Tried some bean tests through the winter and they looked OK, heavily manured under the broad beans I planted out a few weeks ago, they are now showing that tell-tale feathery growth at the top (having put on several leaves and looking healthy)... At least I haven't pushed a load onto where the shelling beans will go and the rest of the heap can go under the sweetcorn and pumpkins...... but ....sigh..... I'll probably have to drop my supplier.... annoying cos my soil really does need the oomph, and because I've put so much in my plots already look way better than most on my site in terms of soil quality..... I'll have to get some council compost for the bean trenches, I've got precious little of my own anyway..... v. v. annoying....

chriscross1966


Ellen K

I feel your pain - same thing has happened to me this year.  First few sets of leaves on broadies in buckets seemed fine so I spread the stuff out.  Then broadies start to look sick.  But they were growing in 50% manure so hoping that the dilution on the plot will help.

Bum  :(

Digeroo

There are still a few signs of it one our site.  Some volunteer potatoes growing on a waste heap are showing signs. so compost made of contaminated plants are a problem. 


chriscross1966

I've got volunteers coming up cheerfully in last years potato patch too so I'm hoping that my beans will be OK there... potatoes had a slightly hard time of it but now I'm not sure if that was all down to aminopyralid, I suspect a component of it might have been not enough water when it was dry.... and it was a pretty dry if not exactly warm summer last year....
It's not a massive hassle, I've got tons of broad beans frozen already, the spuds coming through on the other manured bit look OK at the moment and I can avoid the rest of it going to my shelling beans with  a bit of effort....  I guess I can also decant all the weed-based compost I made last year from their dumper bags and use that too... hopefully it will be ready and not too full of still-alive weeds.....

sunloving

Oh no thats rubbish. If only the contaminate was brightly coloured so we could see where it is and its extent.

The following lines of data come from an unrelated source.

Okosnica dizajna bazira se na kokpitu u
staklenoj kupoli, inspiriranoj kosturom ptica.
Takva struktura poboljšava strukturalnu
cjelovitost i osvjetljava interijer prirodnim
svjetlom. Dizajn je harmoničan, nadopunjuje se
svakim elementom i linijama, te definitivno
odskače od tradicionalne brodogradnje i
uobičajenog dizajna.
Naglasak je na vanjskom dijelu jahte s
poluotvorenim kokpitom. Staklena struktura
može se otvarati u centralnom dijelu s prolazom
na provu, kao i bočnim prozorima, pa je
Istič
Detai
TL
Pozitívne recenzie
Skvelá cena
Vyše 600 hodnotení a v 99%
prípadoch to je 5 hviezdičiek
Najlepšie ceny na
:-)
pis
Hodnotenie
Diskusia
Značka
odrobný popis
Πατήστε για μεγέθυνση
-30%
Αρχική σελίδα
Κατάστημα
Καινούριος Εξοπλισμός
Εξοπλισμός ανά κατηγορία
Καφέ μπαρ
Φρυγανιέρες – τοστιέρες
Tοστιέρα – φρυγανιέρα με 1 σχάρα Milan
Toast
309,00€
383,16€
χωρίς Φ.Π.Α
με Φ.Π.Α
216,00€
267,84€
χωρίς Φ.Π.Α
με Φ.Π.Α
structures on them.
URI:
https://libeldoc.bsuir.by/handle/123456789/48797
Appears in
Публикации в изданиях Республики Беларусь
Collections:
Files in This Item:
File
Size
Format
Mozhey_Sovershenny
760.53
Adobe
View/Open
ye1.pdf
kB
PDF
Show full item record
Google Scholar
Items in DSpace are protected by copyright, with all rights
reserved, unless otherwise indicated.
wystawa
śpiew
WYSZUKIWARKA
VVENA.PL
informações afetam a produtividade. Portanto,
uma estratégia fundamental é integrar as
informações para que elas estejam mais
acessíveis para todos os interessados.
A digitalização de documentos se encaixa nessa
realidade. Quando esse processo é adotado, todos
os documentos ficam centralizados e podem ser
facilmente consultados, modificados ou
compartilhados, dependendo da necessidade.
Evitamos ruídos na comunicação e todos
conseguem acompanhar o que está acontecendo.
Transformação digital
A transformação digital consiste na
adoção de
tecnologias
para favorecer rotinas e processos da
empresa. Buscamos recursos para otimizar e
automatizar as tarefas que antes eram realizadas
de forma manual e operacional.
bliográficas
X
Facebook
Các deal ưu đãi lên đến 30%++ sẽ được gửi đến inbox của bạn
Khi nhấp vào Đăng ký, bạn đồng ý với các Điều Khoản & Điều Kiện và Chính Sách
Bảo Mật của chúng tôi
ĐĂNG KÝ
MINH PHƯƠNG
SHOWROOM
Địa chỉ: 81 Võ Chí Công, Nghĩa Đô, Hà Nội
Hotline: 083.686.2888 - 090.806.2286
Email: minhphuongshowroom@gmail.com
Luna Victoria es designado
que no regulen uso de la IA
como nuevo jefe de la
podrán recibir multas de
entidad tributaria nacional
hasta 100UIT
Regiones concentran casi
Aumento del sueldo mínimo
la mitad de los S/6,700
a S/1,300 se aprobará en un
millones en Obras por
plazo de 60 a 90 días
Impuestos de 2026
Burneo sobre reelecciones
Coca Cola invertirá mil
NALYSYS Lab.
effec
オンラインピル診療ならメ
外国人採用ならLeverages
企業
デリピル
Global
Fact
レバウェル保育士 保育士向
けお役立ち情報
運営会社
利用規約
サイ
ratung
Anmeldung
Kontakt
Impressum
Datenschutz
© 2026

I had a few tomatoes do the same from a single bag of compost. Its definitely still out there.

Hope the spuds are fine afterall.
x sunloving

chriscross1966

Quote from: Digeroo on May 09, 2012, 22:30:29
There are still a few signs of it one our site.  Some volunteer potatoes growing on a waste heap are showing signs. so compost made of contaminated plants are a problem. 



That might be becasue the spuds picked it up last year and are still being affected, but I take your point... I'll talk to my suppliers but I doubt they'll want government agri-scientists crawling all over the place (it's possible seeing as they rent the land that they won't be allowed to even if they wanted) ..... It's some dairy or beef farmer lying to an hay-agent....

Digeroo

My plot neighbour used his compost for his beans last year and the effect was devastating.  The effects of AP seem to me to be more of a problem in dry weather.  It was almost as if the compost had concentrated the problem.

The problem is just how long the stuff lasts.  The potatoes showing problems here had manure applied more than two years ago.

The volunteers in the soil are ok it is the ones on a compost heat that have issues.

Also if it can be absorbed by non affected plants then it can come round in contaminated feed stuffs.  

I do not think we have heard the last of AP by a very long way.